On se souvient que dans le premier opus de Mathieu Simoneau, la voix poétique pointe du doigt et dénonce la laideur du monde sous toutes ses formes : monotonie et grisaille de la vie quotidienne, aliénation de l’être humain à son travail pour le bénéfice des grandes puissances économiques et politiques, destruction de l’environnement, maltraitance envers les animaux, etc.
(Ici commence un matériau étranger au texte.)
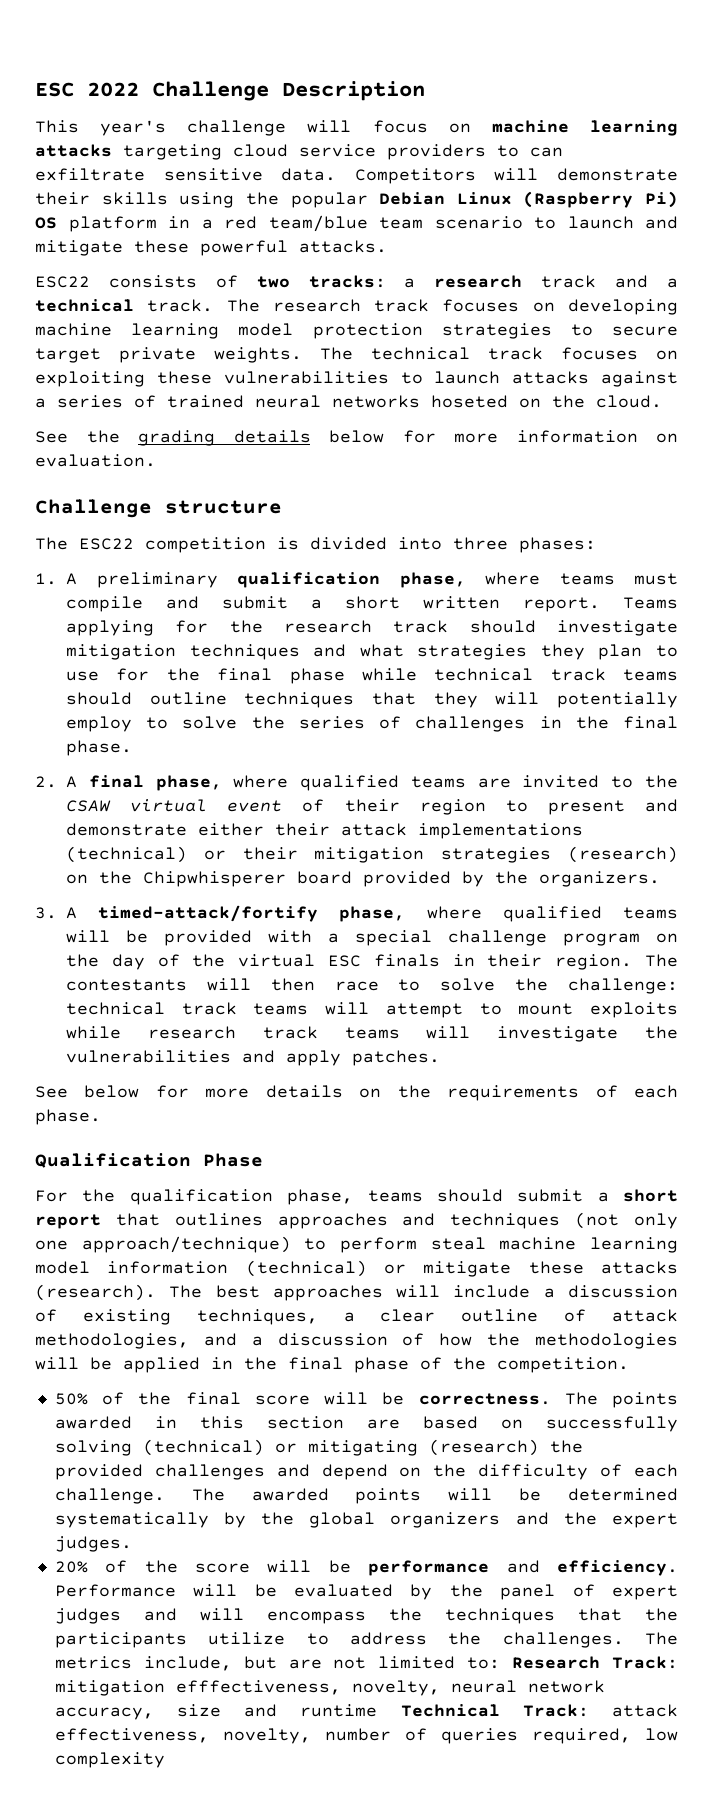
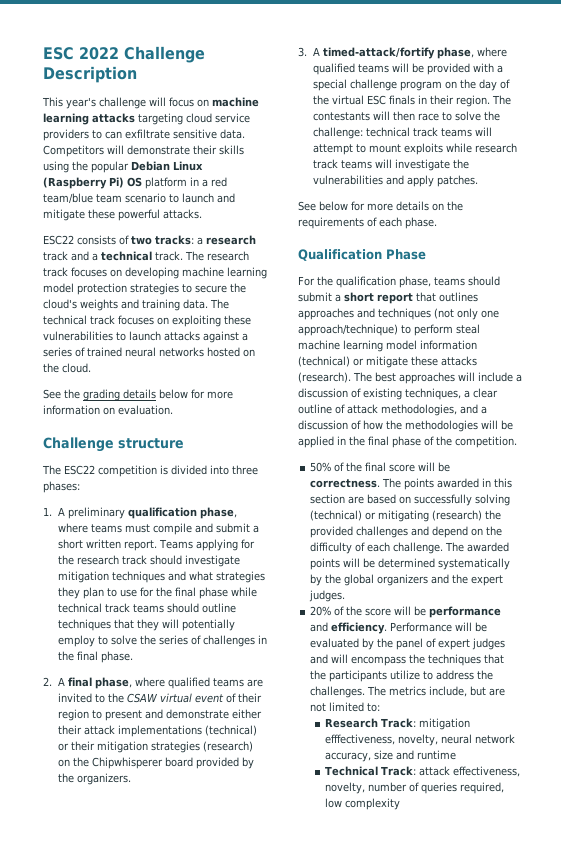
[35,347,302,363] target private weights. -> [230,283,246,293] [43,299,208,311] the cloud's weights and training data.
[431,395,508,408] hoseted -> [207,347,240,357] hosted
(501, 1663) none -> (381, 707) //
(378, 1710) none -> (456, 755) //

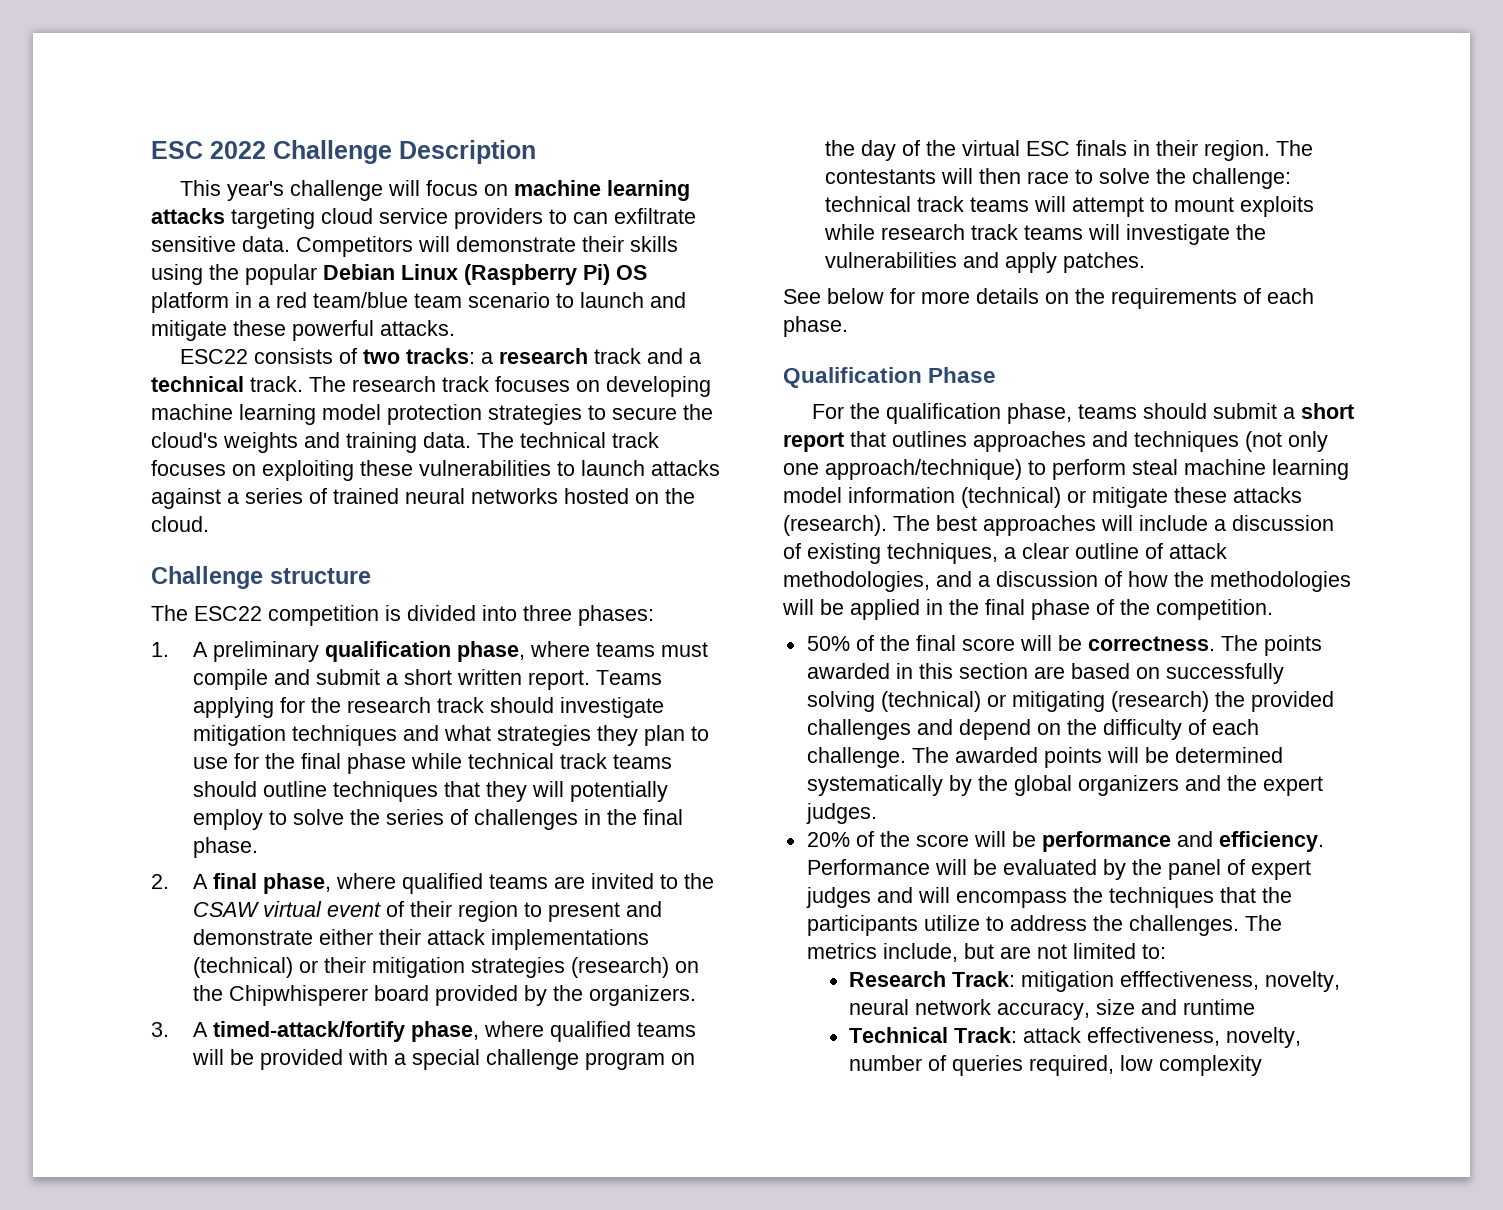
[43,389,233,401] [43,405,173,415] // See the grading details below for more information on evaluation. -> (209, 524) none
Ce faisant, elle tente d’amorcer un réveil collectif en interpelant ses concitoyens et en attisant leur indignation, mais constate que cela ne va pas de soi et finit par céder à l’inertie ambiante, non sans une profonde désillusion :
je garderai en moi
ce troupeau qui bêle
le long des clotûres
[…]
de 9 à 5
mes rêves ont de la moulée plein le bol
et secouent leur chaîne
pour se dégourdir
(Il fait un temps de bête bridée, p. 31 et 65)
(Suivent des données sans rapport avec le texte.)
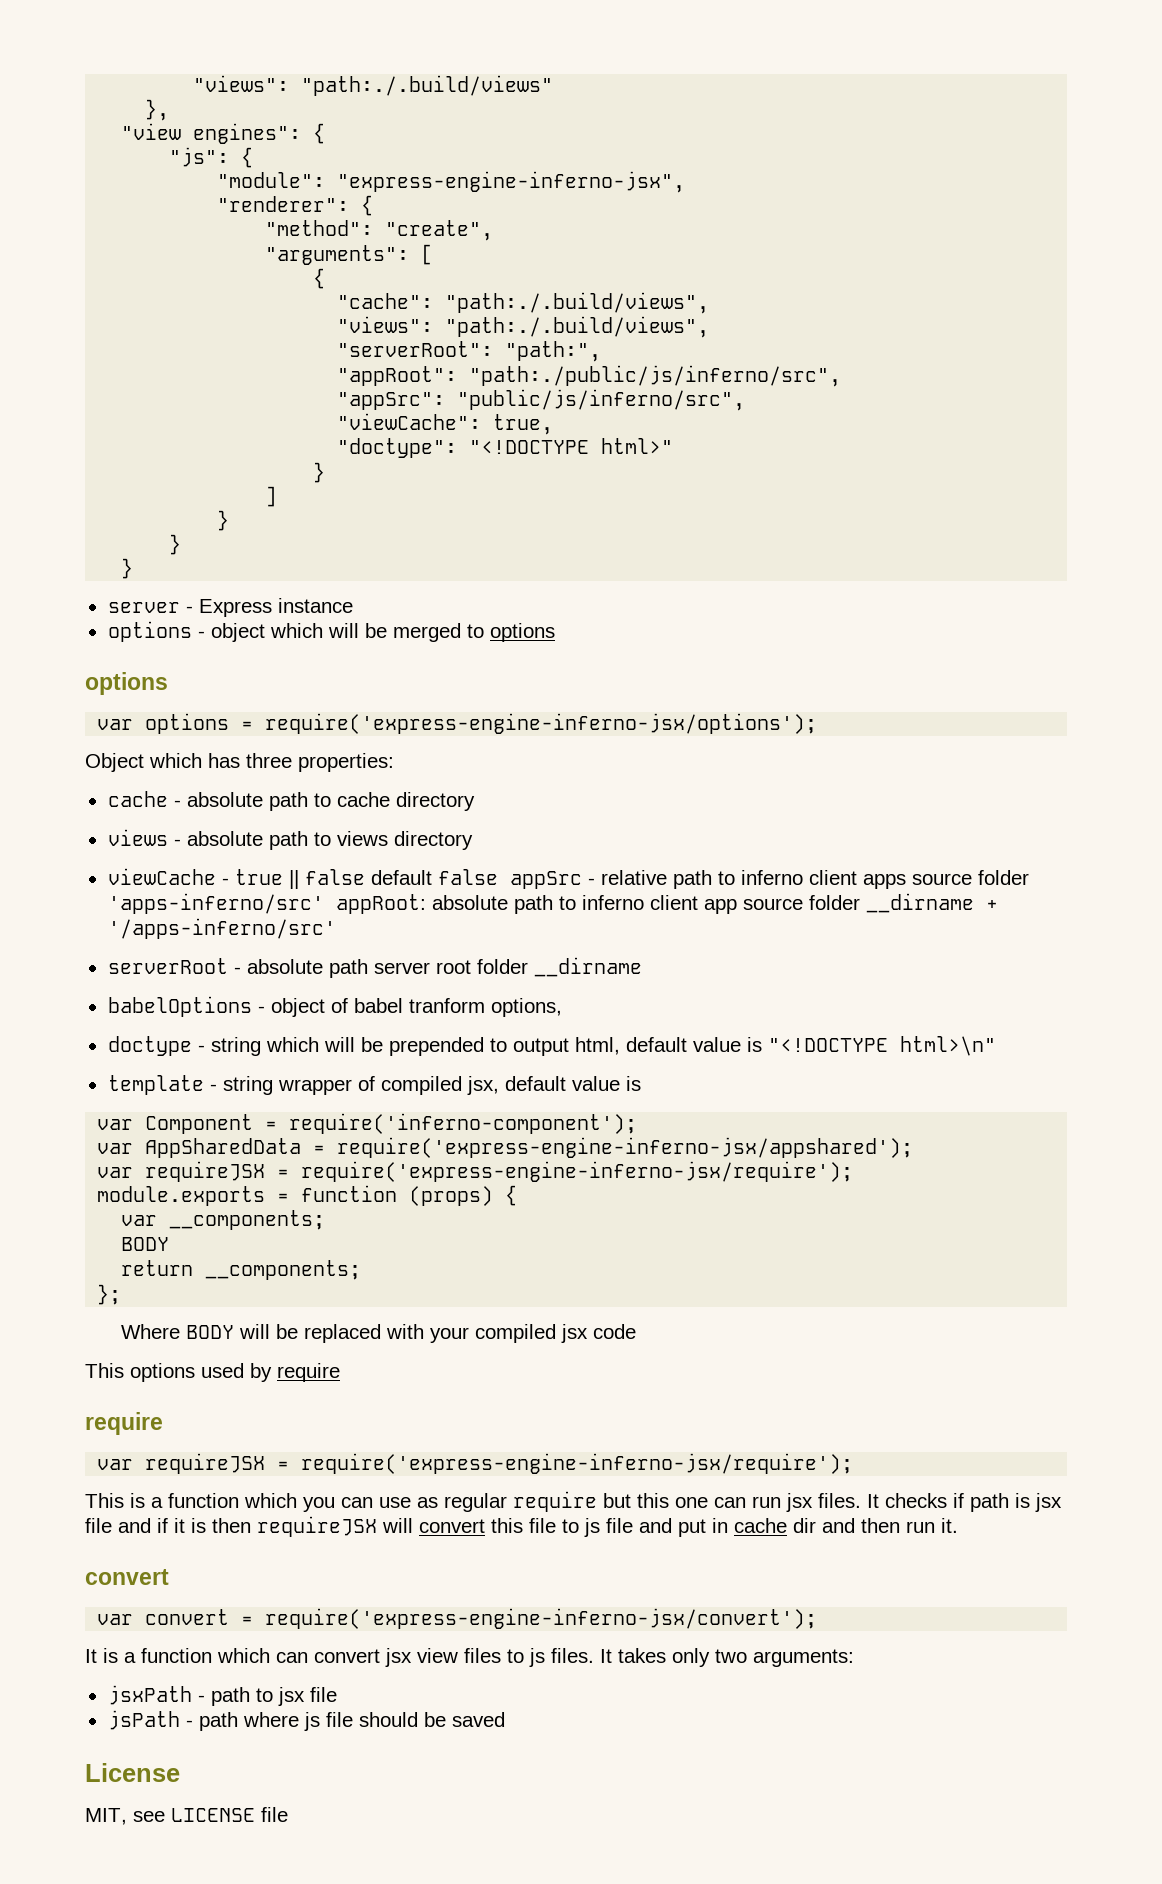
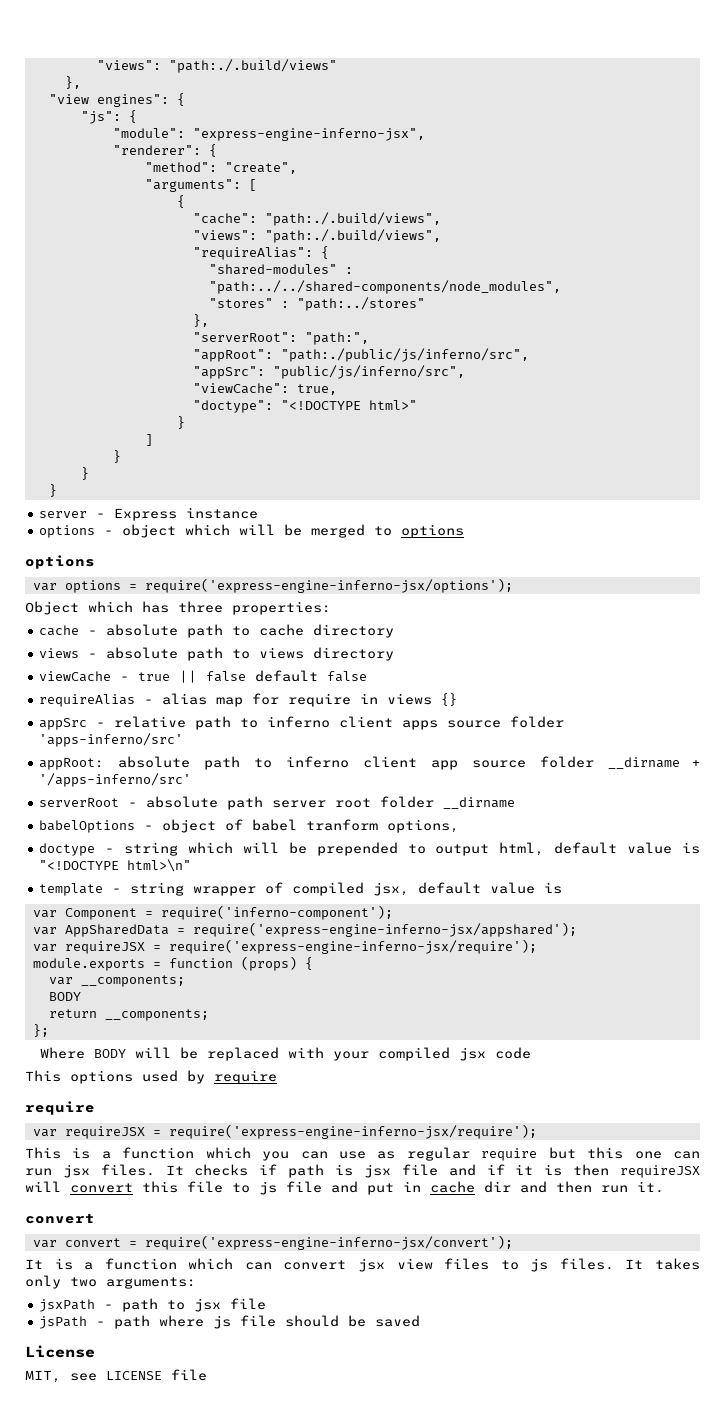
(710, 327) none -> [192,246,329,260] [208,264,353,275] [208,280,561,294] [208,297,425,311] [192,314,209,327] // "requireAlias": { // "shared-modules" : "path:../../shared-components/node_modules", // "stores" : "path:../stores" // },
(498, 877) none -> [39,693,458,707] // requireAlias - alias map for require in views {} //
(324, 903) none -> (184, 740) //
Cette dimension est toujours présente dans Par la peau des couleuvres, tout comme l’opposition entre la ville comme lieu d’aliénation et la nature, dont la femme est parfois une métaphore, comme espace de liberté. Toutefois, le ton est ici beaucoup plus méditatif, ce qui nous amène plus loin dans l’intériorité du je, qui met progressivement au jour le caractère ancestral de son « insuffisance natale » à changer l’ordre des choses, notamment à travers la figure du grand-père, et qui retourne sa colère contre lui-même, plutôt que de la projeter vers les autres :
tu ne sais plus
qui de toi tu pourrais abattre
(Par la peau des couleuvres, p. 65)
Alors que l’on referme le premier livre de Mathieu Simoneau sur une note assez pessimiste, le deuxième nous laisse une impression plus nuancée. En effet, l’espoir semble poindre à travers la mélancolie et, paradoxalement, la mort elle-même, tandis que la parole, dont le je prend conscience du pouvoir limité, se mue progressivement en un silence porteur de paix et de fécondité :
la mort
la plus abstraite des fécondités
[…]
le silence
en son pourrissement
fera œuvre utile (ibid., p. 39 et 54)
Signalons enfin le style moins direct et plus évocateur de ce second recueil, comme en témoignent les images, foisonnantes mais fort justes, de cette poésie au diapason des grands enjeux sociaux et environnementaux. De quoi éveiller notre curiosité sur ce que nous réserve l’auteur lors de sa prochaine « mue poétique ».